Figure 7 2D Cartesian grid with boundary locations - Curvilinear Grids
- Curvilinear grids must have all coordinates defined for each grid corner. For a 2D grid, there are (NumI + 1) * (NumJ + 1) corners. A 3D grid has (NumI + 1) * (NumJ + 1) * (NumK + 1) corners. Figure 8 shows a 2D curvilinear grid.
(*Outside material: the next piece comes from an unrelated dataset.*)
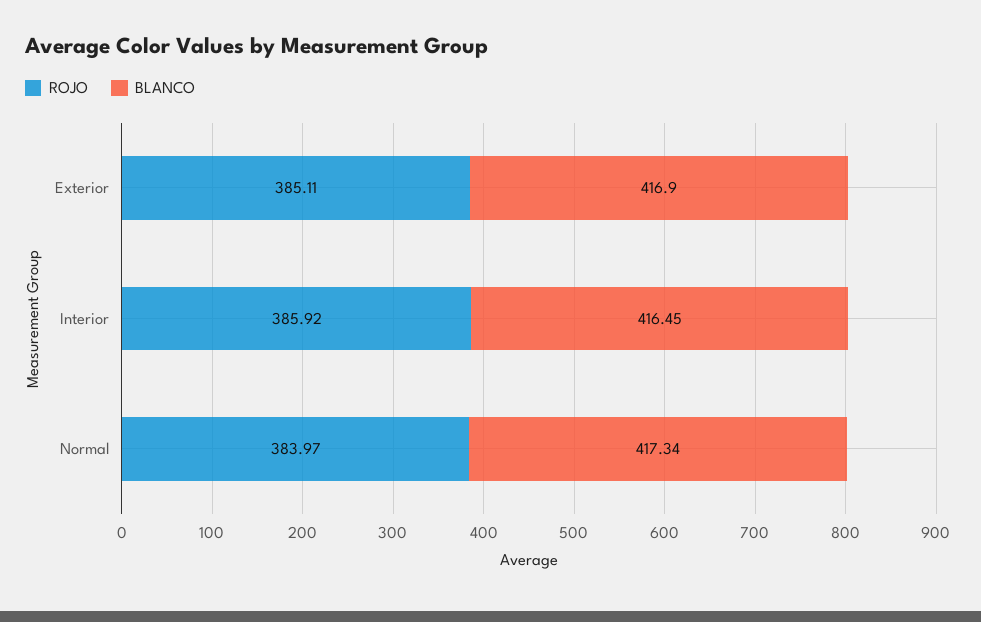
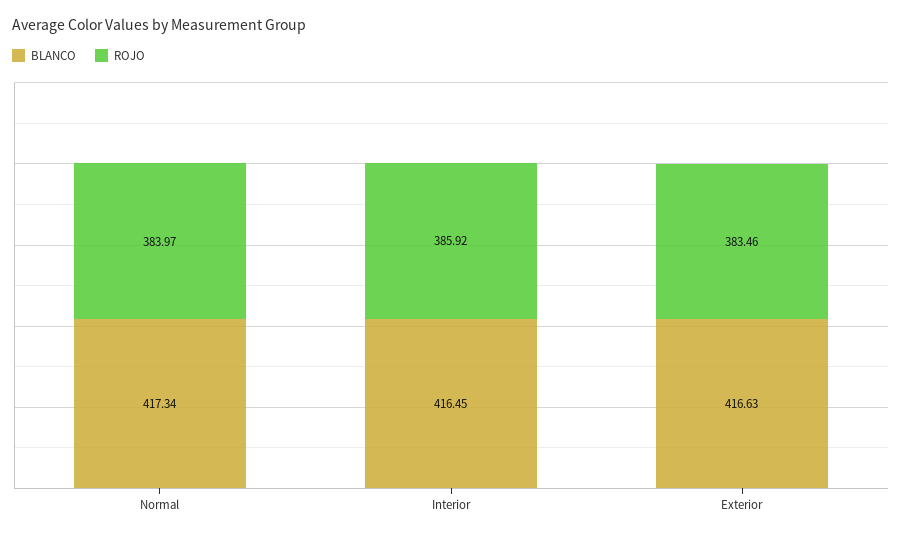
ROJO, Exterior: 385.11 -> 383.46
BLANCO, Exterior: 416.9 -> 416.63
Figure 8 2D curvilinear grid. - Extruded Grids
- Some numerical models use grids that are 2D grids extruded in the K direction to form 3D grids. Both 2D curvilinear and 2D Cartesian grids can be extruded. The methods to extrude 2D grids include sigma-stretch, Cartesian, curvilinear at corners, and curvilinear at mid-sides. Sigma-stretch grids have top and bottom Kvalues (elevations) that may vary from column to column. Each layer of a sigma-stretch grid is a constant percentage of the K thickness. Cartesian extruded grids define constant K values for each layer in the grid (this is only used for 2D curvilinear grids because otherwise it would just be a 3D Cartesian grid). Curvilinear extrusion grids define the top and bottom K values for each layer and each corner or cell.
The CH3D hydrodynamic model supports 2D curvilinear grids extruded either by sigma-stretch or Cartesian. The groundwater model MODFLOW uses a 2D Cartesian grid extruded curvilinear at cell centers.